SEBI routinely issues orders barring scores of entities from trading in the market. It has done so for almost a decade. This is the first time that it has actually caught a broker brazenly flouting the ban order. Does this mean that Anugrah alone had lax systems or was bold enough to flout SEBI’s ban orders? Obviously not. Anugrah was the only one caught. Sources at the regulator confirm this. In fact, the regulator has no process of ensuring that its ban orders are properly implemented by stock exchanges -- the first line of regulation. This means that, over the years, hundreds of entities accused of market manipulation or worse would have already used these systemic deficiencies to evade regulatory action or financial losses. SEBI has now written to stock exchanges to find out how they are ensuring that brokers comply with the regulator’s orders.

 

The regulator has also discovered that know your customer (KYC) verification is not foolproof. It has found that some 80-odd cases  have simply not provided Permanent Account Numbers (PANs) and nobody barred them or ensured compliance. In fact, in one instance, the address of a table space rented by an entity was accepted as address proof, along with an electricity bill which had an entirely different address. In this case, it found that the entity seemed to have a nexus with a particular manager at a reputed private bank and the account moved with him, every time he was transferred to another branch. This has been brought to the attention of the Reserve Bank of India.

 

Similarly, SEBI’s own investigations are conducted in narrow silos headed by specific investigation officers with no attempt to link or explore the activities of these entities across other investigations.
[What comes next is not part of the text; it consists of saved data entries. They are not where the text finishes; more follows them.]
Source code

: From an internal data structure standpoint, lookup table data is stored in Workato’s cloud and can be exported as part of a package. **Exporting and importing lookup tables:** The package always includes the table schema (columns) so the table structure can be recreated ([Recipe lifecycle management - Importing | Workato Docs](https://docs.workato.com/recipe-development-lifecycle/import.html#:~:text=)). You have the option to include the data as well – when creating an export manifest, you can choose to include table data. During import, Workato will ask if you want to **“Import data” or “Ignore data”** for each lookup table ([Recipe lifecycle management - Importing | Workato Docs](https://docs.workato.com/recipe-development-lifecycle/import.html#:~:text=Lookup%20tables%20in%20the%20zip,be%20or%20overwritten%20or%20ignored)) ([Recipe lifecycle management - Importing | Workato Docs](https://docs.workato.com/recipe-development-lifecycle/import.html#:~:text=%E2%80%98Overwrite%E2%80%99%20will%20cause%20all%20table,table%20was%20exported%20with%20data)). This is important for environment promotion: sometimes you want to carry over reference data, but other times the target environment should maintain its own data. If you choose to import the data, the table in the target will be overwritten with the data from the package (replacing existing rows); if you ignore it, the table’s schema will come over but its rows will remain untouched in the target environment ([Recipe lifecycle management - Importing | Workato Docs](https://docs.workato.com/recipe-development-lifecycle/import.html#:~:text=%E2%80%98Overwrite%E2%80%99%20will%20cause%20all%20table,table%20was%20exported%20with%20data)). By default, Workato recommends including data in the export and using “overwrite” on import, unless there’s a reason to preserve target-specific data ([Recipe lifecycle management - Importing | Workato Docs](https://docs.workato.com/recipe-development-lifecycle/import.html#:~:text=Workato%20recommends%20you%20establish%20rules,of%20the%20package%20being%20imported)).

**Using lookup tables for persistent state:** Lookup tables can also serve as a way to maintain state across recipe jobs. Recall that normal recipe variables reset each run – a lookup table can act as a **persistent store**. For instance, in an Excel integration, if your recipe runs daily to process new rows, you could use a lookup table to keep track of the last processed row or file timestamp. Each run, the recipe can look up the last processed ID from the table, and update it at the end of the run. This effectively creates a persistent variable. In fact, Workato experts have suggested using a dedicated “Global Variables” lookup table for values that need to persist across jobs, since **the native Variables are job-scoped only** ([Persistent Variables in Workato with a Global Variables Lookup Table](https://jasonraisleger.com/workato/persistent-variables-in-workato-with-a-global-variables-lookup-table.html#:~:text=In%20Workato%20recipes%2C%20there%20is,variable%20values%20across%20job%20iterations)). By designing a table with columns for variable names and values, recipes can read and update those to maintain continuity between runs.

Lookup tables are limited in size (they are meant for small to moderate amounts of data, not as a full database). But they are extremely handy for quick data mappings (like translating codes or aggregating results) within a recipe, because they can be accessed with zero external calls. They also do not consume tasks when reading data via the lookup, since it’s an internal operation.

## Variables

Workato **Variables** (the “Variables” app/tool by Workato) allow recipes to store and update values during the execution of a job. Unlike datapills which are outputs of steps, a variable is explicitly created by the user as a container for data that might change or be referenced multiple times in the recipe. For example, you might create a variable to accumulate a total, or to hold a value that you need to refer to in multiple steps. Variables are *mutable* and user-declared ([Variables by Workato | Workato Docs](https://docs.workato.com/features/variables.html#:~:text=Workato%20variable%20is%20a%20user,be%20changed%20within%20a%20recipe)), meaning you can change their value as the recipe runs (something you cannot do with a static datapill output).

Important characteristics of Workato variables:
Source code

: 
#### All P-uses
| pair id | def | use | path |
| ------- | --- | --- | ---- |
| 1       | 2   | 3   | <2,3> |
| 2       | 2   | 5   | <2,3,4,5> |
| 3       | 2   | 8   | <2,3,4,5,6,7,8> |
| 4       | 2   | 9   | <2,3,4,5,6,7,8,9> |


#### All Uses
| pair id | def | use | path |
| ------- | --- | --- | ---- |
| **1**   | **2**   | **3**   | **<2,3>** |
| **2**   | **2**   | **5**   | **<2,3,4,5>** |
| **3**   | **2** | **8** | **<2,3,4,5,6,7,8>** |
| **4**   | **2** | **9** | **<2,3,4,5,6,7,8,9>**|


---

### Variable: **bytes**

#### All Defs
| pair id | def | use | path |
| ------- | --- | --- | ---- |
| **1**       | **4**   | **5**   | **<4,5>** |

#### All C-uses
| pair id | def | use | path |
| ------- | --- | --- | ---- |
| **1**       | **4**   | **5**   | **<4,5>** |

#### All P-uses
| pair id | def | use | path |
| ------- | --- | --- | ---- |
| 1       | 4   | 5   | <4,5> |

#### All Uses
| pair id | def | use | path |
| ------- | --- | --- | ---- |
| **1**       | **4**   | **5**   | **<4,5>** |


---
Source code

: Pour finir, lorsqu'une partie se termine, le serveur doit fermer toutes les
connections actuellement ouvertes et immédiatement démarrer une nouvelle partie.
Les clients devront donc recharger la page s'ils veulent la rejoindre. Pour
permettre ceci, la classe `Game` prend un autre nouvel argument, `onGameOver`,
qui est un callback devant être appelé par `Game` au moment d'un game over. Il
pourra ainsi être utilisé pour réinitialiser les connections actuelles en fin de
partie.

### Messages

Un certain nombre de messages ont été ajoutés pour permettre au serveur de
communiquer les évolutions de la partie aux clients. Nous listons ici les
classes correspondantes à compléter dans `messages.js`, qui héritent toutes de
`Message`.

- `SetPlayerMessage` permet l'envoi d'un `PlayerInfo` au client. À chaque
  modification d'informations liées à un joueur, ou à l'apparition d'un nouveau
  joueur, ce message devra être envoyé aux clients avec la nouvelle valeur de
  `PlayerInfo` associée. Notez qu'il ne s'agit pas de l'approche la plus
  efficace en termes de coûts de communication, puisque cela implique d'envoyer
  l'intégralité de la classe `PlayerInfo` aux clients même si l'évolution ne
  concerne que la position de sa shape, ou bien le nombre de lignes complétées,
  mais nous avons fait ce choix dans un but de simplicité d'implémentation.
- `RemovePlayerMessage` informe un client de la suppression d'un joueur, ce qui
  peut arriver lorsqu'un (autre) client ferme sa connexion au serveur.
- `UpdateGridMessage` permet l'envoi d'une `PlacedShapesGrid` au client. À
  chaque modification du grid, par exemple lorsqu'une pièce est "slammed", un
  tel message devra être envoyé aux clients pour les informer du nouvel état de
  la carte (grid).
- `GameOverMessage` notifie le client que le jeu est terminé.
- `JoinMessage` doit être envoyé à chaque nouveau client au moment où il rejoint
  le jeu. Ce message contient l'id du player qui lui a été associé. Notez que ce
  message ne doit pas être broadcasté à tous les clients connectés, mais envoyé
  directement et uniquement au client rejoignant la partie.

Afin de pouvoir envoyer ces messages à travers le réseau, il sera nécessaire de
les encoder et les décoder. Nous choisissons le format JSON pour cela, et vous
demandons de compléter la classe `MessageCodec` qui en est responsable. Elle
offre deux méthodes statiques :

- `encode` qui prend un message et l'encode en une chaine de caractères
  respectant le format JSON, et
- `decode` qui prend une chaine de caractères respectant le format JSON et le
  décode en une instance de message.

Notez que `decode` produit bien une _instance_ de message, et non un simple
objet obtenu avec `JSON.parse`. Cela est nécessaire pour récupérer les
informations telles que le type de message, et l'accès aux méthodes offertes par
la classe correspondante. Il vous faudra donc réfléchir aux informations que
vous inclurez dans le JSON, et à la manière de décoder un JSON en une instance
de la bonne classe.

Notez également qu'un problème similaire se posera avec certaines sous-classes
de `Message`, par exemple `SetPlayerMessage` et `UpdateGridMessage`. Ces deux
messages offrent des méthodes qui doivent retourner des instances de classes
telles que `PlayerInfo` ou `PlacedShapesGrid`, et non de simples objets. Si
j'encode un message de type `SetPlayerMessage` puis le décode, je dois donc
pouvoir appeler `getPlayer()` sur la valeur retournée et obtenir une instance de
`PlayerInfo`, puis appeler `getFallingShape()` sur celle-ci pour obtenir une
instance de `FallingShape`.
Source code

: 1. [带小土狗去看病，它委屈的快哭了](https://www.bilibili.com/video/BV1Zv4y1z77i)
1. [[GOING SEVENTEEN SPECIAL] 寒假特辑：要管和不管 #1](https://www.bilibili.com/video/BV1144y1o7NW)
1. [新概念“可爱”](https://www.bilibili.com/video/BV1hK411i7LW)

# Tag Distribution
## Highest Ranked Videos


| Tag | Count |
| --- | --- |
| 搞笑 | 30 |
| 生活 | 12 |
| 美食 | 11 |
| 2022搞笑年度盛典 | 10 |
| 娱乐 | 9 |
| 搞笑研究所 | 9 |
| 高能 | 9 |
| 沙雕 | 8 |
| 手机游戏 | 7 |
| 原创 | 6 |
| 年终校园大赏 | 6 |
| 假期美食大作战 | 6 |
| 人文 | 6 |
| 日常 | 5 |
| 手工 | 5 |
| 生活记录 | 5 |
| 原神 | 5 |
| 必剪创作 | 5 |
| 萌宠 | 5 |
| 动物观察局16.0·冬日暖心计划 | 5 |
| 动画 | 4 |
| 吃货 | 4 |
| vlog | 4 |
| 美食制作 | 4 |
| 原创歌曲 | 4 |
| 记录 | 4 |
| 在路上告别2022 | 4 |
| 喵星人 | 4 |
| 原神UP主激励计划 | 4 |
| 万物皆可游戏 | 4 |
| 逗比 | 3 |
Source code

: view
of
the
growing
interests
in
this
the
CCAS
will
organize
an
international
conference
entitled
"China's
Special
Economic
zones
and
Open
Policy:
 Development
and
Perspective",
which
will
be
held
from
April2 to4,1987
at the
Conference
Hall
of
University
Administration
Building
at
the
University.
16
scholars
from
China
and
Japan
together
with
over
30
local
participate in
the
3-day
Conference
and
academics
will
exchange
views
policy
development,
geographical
For instance, sources say certain dubious groups, repeatedly figure across multiple investigations, but SEBI has no system of picking out these entities and clubbing them together to verify if a common modus operandi was used to manipulate dozens of shares. Is it any wonder then that SEBI’s investigation seems slow and ponderous while agile scamsters invent new ways to manipulate stocks and amass ill-gotten wealth?